Download or read book The American House Poem 1945 2021 written by Walt Hunter and published by Oxford University Press. This book was released on 2024-01-11 with total page 187 pages. Available in PDF, EPUB and Kindle. Book excerpt: The house is perhaps the most recognizable emblem of the American ideals of self-making: prosperity, stability, domesticity, and upward mobility. Yet over the years from 1945-2021, the American house becomes more famous for the betrayal of those hopes than for their fulfilment: first, through the segregation of cities and public housing; then through the expansion of private credit that lays the ground for the subprime mortgage crisis of the early twenty-first century. Walt Hunter argues that, as access to housing expands to include a greater share of the US population, the house emerges as a central metaphor for the poetic imagination. From the kitchenette of Gwendolyn Brooks to the duplex of Jericho Brown, and from the suburban imagination of Adrienne Rich to the epic constructions of James Merrill, the American house poem represents the changing abilities of US poets to imagine new forms of life while also building on the past. In The American House Poem, 1945-2021, Hunter focuses on poets who register the unevenly distributed pressures of successive housing crises by rewriting older poetic forms. Writing about the materials, tools, and plans for making a house, these poets express the tensions between making their lives into art and freeing their lives from inherited constraints and conditions.

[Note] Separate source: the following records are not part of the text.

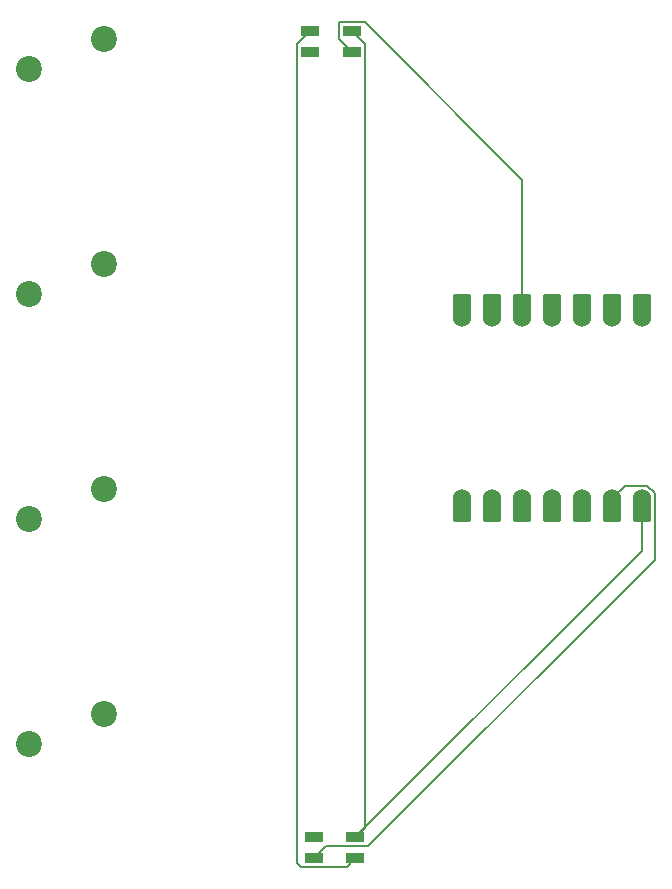
<source format=gbr>
%TF.GenerationSoftware,KiCad,Pcbnew,9.0.2-9.0.2-0~ubuntu25.04.1*%
%TF.CreationDate,2025-06-28T22:06:06-04:00*%
%TF.ProjectId,hackpad,6861636b-7061-4642-9e6b-696361645f70,rev?*%
%TF.SameCoordinates,Original*%
%TF.FileFunction,Copper,L1,Top*%
%TF.FilePolarity,Positive*%
%FSLAX46Y46*%
G04 Gerber Fmt 4.6, Leading zero omitted, Abs format (unit mm)*
G04 Created by KiCad (PCBNEW 9.0.2-9.0.2-0~ubuntu25.04.1) date 2025-06-28 22:06:06*
%MOMM*%
%LPD*%
G01*
G04 APERTURE LIST*
G04 Aperture macros list*
%AMRoundRect*
0 Rectangle with rounded corners*
0 $1 Rounding radius*
0 $2 $3 $4 $5 $6 $7 $8 $9 X,Y pos of 4 corners*
0 Add a 4 corners polygon primitive as box body*
4,1,4,$2,$3,$4,$5,$6,$7,$8,$9,$2,$3,0*
0 Add four circle primitives for the rounded corners*
1,1,$1+$1,$2,$3*
1,1,$1+$1,$4,$5*
1,1,$1+$1,$6,$7*
1,1,$1+$1,$8,$9*
0 Add four rect primitives between the rounded corners*
20,1,$1+$1,$2,$3,$4,$5,0*
20,1,$1+$1,$4,$5,$6,$7,0*
20,1,$1+$1,$6,$7,$8,$9,0*
20,1,$1+$1,$8,$9,$2,$3,0*%
G04 Aperture macros list end*
%TA.AperFunction,SMDPad,CuDef*%
%ADD10RoundRect,0.152400X0.609600X-1.063600X0.609600X1.063600X-0.609600X1.063600X-0.609600X-1.063600X0*%
%TD*%
%TA.AperFunction,ComponentPad*%
%ADD11C,1.524000*%
%TD*%
%TA.AperFunction,SMDPad,CuDef*%
%ADD12RoundRect,0.152400X-0.609600X1.063600X-0.609600X-1.063600X0.609600X-1.063600X0.609600X1.063600X0*%
%TD*%
%TA.AperFunction,ComponentPad*%
%ADD13C,2.200000*%
%TD*%
%TA.AperFunction,SMDPad,CuDef*%
%ADD14R,1.600000X0.850000*%
%TD*%
%TA.AperFunction,Conductor*%
%ADD15C,0.200000*%
%TD*%
G04 APERTURE END LIST*
D10*
%TO.P,U1,1,GPIO26/ADC0/A0*%
%TO.N,unconnected-(U1-GPIO26{slash}ADC0{slash}A0-Pad1)*%
X107632500Y-79651250D03*
D11*
X107632500Y-80486250D03*
D10*
%TO.P,U1,2,GPIO27/ADC1/A1*%
%TO.N,unconnected-(U1-GPIO27{slash}ADC1{slash}A1-Pad2)*%
X105092500Y-79651250D03*
D11*
X105092500Y-80486250D03*
D10*
%TO.P,U1,3,GPIO28/ADC2/A2*%
%TO.N,unconnected-(U1-GPIO28{slash}ADC2{slash}A2-Pad3)*%
X102552500Y-79651250D03*
D11*
X102552500Y-80486250D03*
D10*
%TO.P,U1,4,GPIO29/ADC3/A3*%
%TO.N,unconnected-(U1-GPIO29{slash}ADC3{slash}A3-Pad4)*%
X100012500Y-79651250D03*
D11*
X100012500Y-80486250D03*
D10*
%TO.P,U1,5,GPIO6/SDA*%
%TO.N,Net-(D1-DIN)*%
X97472500Y-79651250D03*
D11*
X97472500Y-80486250D03*
D10*
%TO.P,U1,6,GPIO7/SCL*%
%TO.N,unconnected-(U1-GPIO7{slash}SCL-Pad6)*%
X94932500Y-79651250D03*
D11*
X94932500Y-80486250D03*
D10*
%TO.P,U1,7,GPIO0/TX*%
%TO.N,unconnected-(U1-GPIO0{slash}TX-Pad7)*%
X92392500Y-79651250D03*
D11*
X92392500Y-80486250D03*
%TO.P,U1,8,GPIO1/RX*%
%TO.N,Net-(U1-GPIO1{slash}RX)*%
X92392500Y-95726250D03*
D12*
X92392500Y-96561250D03*
D11*
%TO.P,U1,9,GPIO2/SCK*%
%TO.N,Net-(U1-GPIO2{slash}SCK)*%
X94932500Y-95726250D03*
D12*
X94932500Y-96561250D03*
D11*
%TO.P,U1,10,GPIO4/MISO*%
%TO.N,Net-(U1-GPIO4{slash}MISO)*%
X97472500Y-95726250D03*
D12*
X97472500Y-96561250D03*
D11*
%TO.P,U1,11,GPIO3/MOSI*%
%TO.N,Net-(U1-GPIO3{slash}MOSI)*%
X100012500Y-95726250D03*
D12*
X100012500Y-96561250D03*
D11*
%TO.P,U1,12,3V3*%
%TO.N,unconnected-(U1-3V3-Pad12)*%
X102552500Y-95726250D03*
D12*
X102552500Y-96561250D03*
D11*
%TO.P,U1,13,GND*%
%TO.N,GND*%
X105092500Y-95726250D03*
D12*
X105092500Y-96561250D03*
D11*
%TO.P,U1,14,VBUS*%
%TO.N,+5V*%
X107632500Y-95726250D03*
D12*
X107632500Y-96561250D03*
%TD*%
D13*
%TO.P,SW2,1,1*%
%TO.N,GND*%
X62071250Y-113982500D03*
%TO.P,SW2,2,2*%
%TO.N,Net-(U1-GPIO2{slash}SCK)*%
X55721250Y-116522500D03*
%TD*%
%TO.P,SW1,1,1*%
%TO.N,GND*%
X62071250Y-94932500D03*
%TO.P,SW1,2,2*%
%TO.N,Net-(U1-GPIO1{slash}RX)*%
X55721250Y-97472500D03*
%TD*%
D14*
%TO.P,D2,1,DOUT*%
%TO.N,unconnected-(D2-DOUT-Pad1)*%
X79843750Y-124456250D03*
%TO.P,D2,2,VSS*%
%TO.N,GND*%
X79843750Y-126206250D03*
%TO.P,D2,3,DIN*%
%TO.N,Net-(D1-DOUT)*%
X83343750Y-126206250D03*
%TO.P,D2,4,VDD*%
%TO.N,+5V*%
X83343750Y-124456250D03*
%TD*%
%TO.P,D1,1,DOUT*%
%TO.N,Net-(D1-DOUT)*%
X79545588Y-56183014D03*
%TO.P,D1,2,VSS*%
%TO.N,GND*%
X79545588Y-57933014D03*
%TO.P,D1,3,DIN*%
%TO.N,Net-(D1-DIN)*%
X83045588Y-57933014D03*
%TO.P,D1,4,VDD*%
%TO.N,+5V*%
X83045588Y-56183014D03*
%TD*%
D13*
%TO.P,SW3,1,1*%
%TO.N,GND*%
X62071250Y-56832500D03*
%TO.P,SW3,2,2*%
%TO.N,Net-(U1-GPIO4{slash}MISO)*%
X55721250Y-59372500D03*
%TD*%
%TO.P,SW4,1,1*%
%TO.N,GND*%
X62071250Y-75882500D03*
%TO.P,SW4,2,2*%
%TO.N,Net-(U1-GPIO3{slash}MOSI)*%
X55721250Y-78422500D03*
%TD*%
D15*
%TO.N,Net-(D1-DOUT)*%
X78742750Y-126932250D02*
X78444588Y-126634088D01*
X78444588Y-126634088D02*
X78444588Y-57284014D01*
X82617750Y-126932250D02*
X78742750Y-126932250D01*
X83343750Y-126206250D02*
X82617750Y-126932250D01*
X78444588Y-57284014D02*
X79545588Y-56183014D01*
%TO.N,Net-(D1-DIN)*%
X81944588Y-55457014D02*
X81944588Y-56832014D01*
X84146588Y-55457014D02*
X81944588Y-55457014D01*
X97472500Y-80486250D02*
X97472500Y-68782926D01*
X81944588Y-56832014D02*
X83045588Y-57933014D01*
X97472500Y-68782926D02*
X84146588Y-55457014D01*
%TO.N,GND*%
X79843750Y-126206250D02*
X80867750Y-125182250D01*
X84444750Y-125182250D02*
X108695500Y-100931500D01*
X108695500Y-100931500D02*
X108695500Y-95285940D01*
X108695500Y-95285940D02*
X108072810Y-94663250D01*
X106155500Y-94663250D02*
X105092500Y-95726250D01*
X108072810Y-94663250D02*
X106155500Y-94663250D01*
X80867750Y-125182250D02*
X84444750Y-125182250D01*
%TO.N,+5V*%
X84146588Y-57284014D02*
X83045588Y-56183014D01*
X83343750Y-124456250D02*
X84146588Y-123653412D01*
X107632500Y-100167500D02*
X107632500Y-95726250D01*
X83343750Y-124456250D02*
X107632500Y-100167500D01*
X84146588Y-123653412D02*
X84146588Y-57284014D01*
%TD*%
M02*

</source>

Download or read book Imagining Early Modern Histories written by Elizabeth Ketner and published by Routledge. This book was released on 2016-07-15 with total page 279 pages. Available in PDF, EPUB and Kindle. Book excerpt: Interpreting textual mediations of history in early modernity, this volume adds nuance to our understanding of the contributions fiction and fictionalizing make to the shape and texture of versions of and debates about history during that period. Geographically, the scope of the essays extends beyond Europe and England to include Asia and Africa. Contributors take a number of different approaches to understand the relationship between history, fiction, and broader themes in early modern culture. They analyze the ways fiction writers use historical sources, fictional texts translate ideas about the past into a vernacular accessible to broad audiences, fictional depictions and interpretations shape historical action, and the ways in which nonfictional texts and accounts were given fictional histories of their own, intentionally or not, through transmission and interpretation. By combining the already contested idea of fiction with performance, action, and ideas/ideology, this collection provides a more thorough consideration of fictional histories in the early modern period. It also covers more than two centuries of primary material, providing a longer perspective on the changing and complex role of history in forming early modern national, gendered, and cultural identities.